Monday, November 18, 2013

TedX Congress Ave. Speaks of Failure, Moving Forward

"I don't care what it was designed to do. I care what it can do."

Quoted from the infamous Apollo 13 mission, Mark Simmons began our TedX Congress Avenue event. How many times are we limited by a product or vision because we are focused on what it is supposed to do? How many times has that stifled our creativity? How often does that happen to students?

When I taught high school English, so many of my students had a hard time beginning writing because they were too afraid to fail at it or they didn't know the correct way to start. Therefore, I would begin my spiel on how there is no "correct" way to be creative. This belief that you had to do something one way and one way only is stifling. It's what turns our child artists into non-artists. Any art teacher will tell you that we are all artists, but somewhere along the way, we are told we are not because we do something in a non-standard way or it doesn't measure up to society's standards of art. However, it is still art.

Likewise, whurley, founder of Chaotic Moon Studios in Austin, Texas said we have to create opportunities to fail. It's not about spending 8-10 years perfecting something, but trying something completely different, not begin afraid to take risks. It is the risks that get us on the Discovery Channel. It is the risks that push us forward. And, we have to understand the difference between invention and innovation. Invention may take years, but innovation doesn't need to. Innovation is taking something already out there and using it in a new way - just like the famed astronaut said: "I don't care what it was designed to do. I care what it can do."

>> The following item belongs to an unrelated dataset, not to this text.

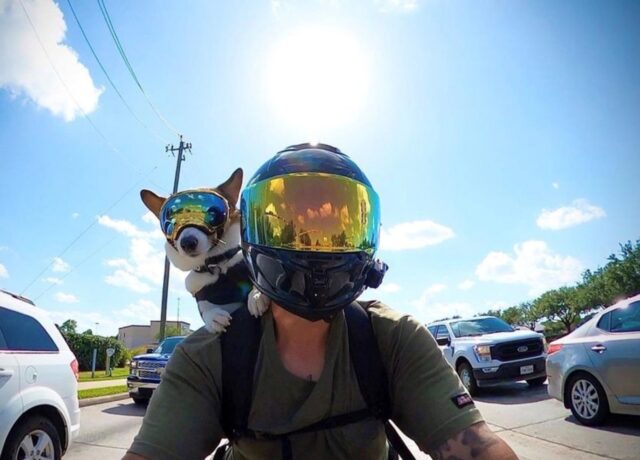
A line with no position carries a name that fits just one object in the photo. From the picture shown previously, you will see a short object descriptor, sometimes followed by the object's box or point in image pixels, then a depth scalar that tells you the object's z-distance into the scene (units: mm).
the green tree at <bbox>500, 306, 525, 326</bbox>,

I left TedX thinking about how creativity and "failing forward" affect education - how we drill in the correct and wrong ways of doing something. We live in a time of innovation, open access to information - should we not take advantage of this? How can we get our students, educators, administrators to take risks, to fail so they can move forward? How can we reward creativity without killing the genius, making us mad?

As I gear up for our Tech Fest, I want to find ways to fostering this creativity in students while holding them accountable.